* Begin GIVEN INFORMATION *
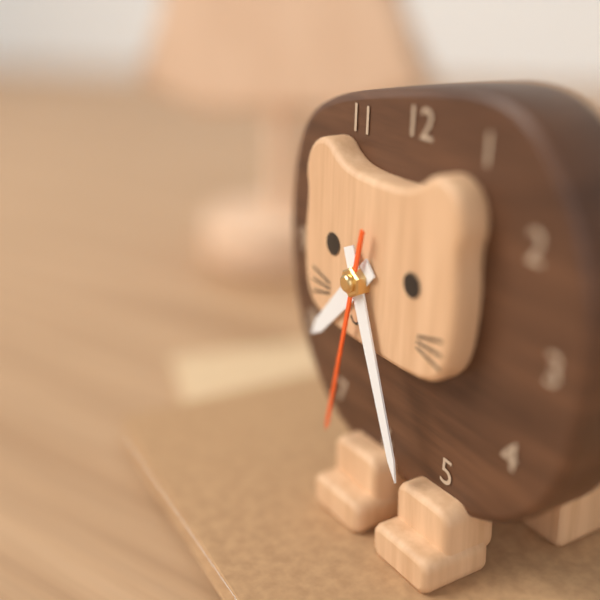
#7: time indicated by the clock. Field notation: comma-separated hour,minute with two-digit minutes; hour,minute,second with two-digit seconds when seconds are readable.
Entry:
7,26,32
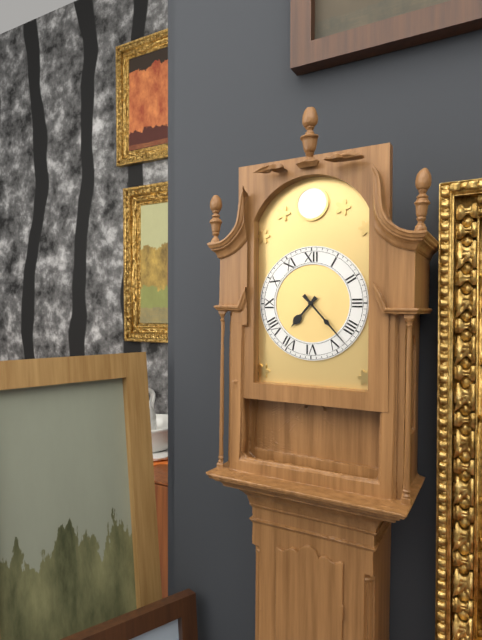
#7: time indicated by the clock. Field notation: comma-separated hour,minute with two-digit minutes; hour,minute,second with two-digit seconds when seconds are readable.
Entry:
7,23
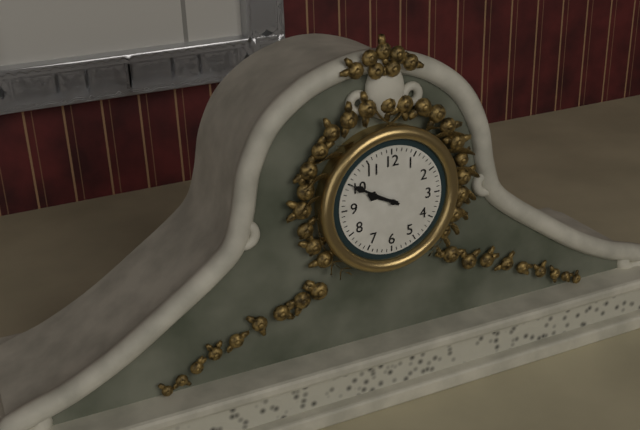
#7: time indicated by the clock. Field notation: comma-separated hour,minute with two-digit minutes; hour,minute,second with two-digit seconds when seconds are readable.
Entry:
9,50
* End GIVEN INFORMATION *
* _DIRECTIONS_
Put every line of text from the rows above into a numbered list, leaving out blank lines and the pictures.

* _THE COMPLETED TASK_
1. #7: time indicated by the clock. Field notation: comma-separated hour,minute with two-digit minutes; hour,minute,second with two-digit seconds when seconds are readable.
2. Entry:
3. 7,26,32
4. #7: time indicated by the clock. Field notation: comma-separated hour,minute with two-digit minutes; hour,minute,second with two-digit seconds when seconds are readable.
5. Entry:
6. 7,23
7. #7: time indicated by the clock. Field notation: comma-separated hour,minute with two-digit minutes; hour,minute,second with two-digit seconds when seconds are readable.
8. Entry:
9. 9,50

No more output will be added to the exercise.